● **WORK TO COMPLETE**: Write out the text of the rows below again, substituting "Calabria" for "Cosenza" and keeping everything else the same. Leave the pictures out of your answer.

Saved data entries:

========================================================================

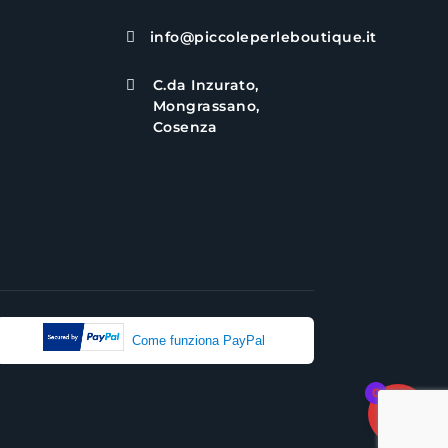
info@piccoleperleboutique.it

C.da Inzurato,

Mongrassano,
Cosenza
Come funziona PayPal
0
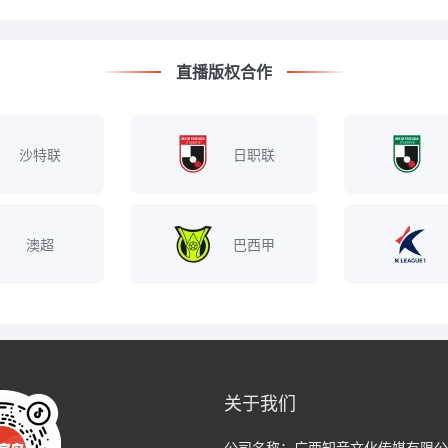
直播版权合作
沙特联
日职联
澳超
巴西甲
关于我们
公司名称：
广西知音文化传媒有限公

========================================================================

● **REPLY TO THE EXERCISE**:
info@piccoleperleboutique.it

C.da Inzurato,

Mongrassano,
Calabria
Come funziona PayPal
0
直播版权合作
沙特联
日职联
澳超
巴西甲
关于我们
公司名称：
广西知音文化传媒有限公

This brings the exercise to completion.